With symptoms that can range from missed social cues to severe linguistic and cognitive

impairments, autism spectrum disorder (ASD) has proved a complex condition for geneticists to get their heads around.

Now the largest study to date based on the whole genome sequences of siblings with ASD, together with their non-autistic parents, is throwing a genetic spotlight on those complexities and yielding some surprises.
Among them: In only one third of the cases where the autism of one sibling with ASD was linked to a genetic variant did the other sibling with autism share the same variant.
At face value, such a result might seem to defy common sense. Autism is thought to affect about 1 in 68 children, which means the odds of two siblings having the disorder for entirely unrelated reasons should be very low.
One possible explanation is some of the variants the study looked at will prove in time not to be implicated in autism. Or there could be other still-hidden inherited factors that the siblings share that may increase the likelihood of ASD in some way. “Then, if they have another mutation, they’re pushed across the autism threshold,” says Stephen Scherer, director of the Centre for Applied Genomics at the Hospital for Sick Children in Toronto who led the study.
The possibility of different autism-linked genes coming into play among siblings with ASD matters for parents trying to choose the right treatments for their children. Even when outward symptoms are similar, the underlying genetics factors may call for completely different interventions.

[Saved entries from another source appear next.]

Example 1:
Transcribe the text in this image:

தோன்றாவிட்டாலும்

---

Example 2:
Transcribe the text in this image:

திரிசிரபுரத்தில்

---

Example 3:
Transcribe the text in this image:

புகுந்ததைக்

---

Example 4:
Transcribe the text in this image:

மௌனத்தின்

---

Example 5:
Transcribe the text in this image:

And for families wondering whether they have more than one child with ASD when one child has a disorder that has been linked to a genetic variant, it is probably not enough to simply test to see whether other children in the family share that particular variant.

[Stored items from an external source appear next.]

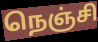
நெஞ்சி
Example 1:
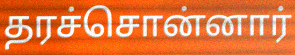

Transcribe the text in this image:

தரச்சொன்னார்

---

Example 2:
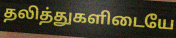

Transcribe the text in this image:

தலித்துகளிடையே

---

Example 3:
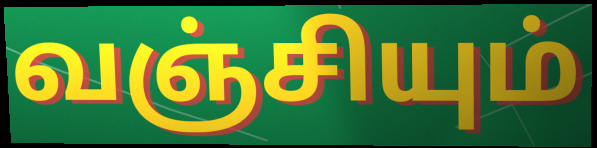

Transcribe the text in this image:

வஞ்சியும்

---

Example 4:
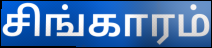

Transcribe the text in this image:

சிங்காரம்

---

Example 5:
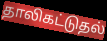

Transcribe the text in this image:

தாலிகட்டுதல்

“You need to look at the whole genomes,” Dr. Scherer said. “Two thirds of the time it’s going to be something different.”

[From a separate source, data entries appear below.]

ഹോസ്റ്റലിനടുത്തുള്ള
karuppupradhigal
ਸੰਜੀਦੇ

The study, which includes whole genomes from 85 families – 340 individuals in total – represents a significant step toward a larger initiative supported by the foundation Autism Speaks that ultimately aims to sequence 10,000 genomes. In conjunction with the study’s publication Monday in the journal Nature Medicine, the 340 genomes are among 1,000 that are now being made available to outside researchers via a platform developed by Google.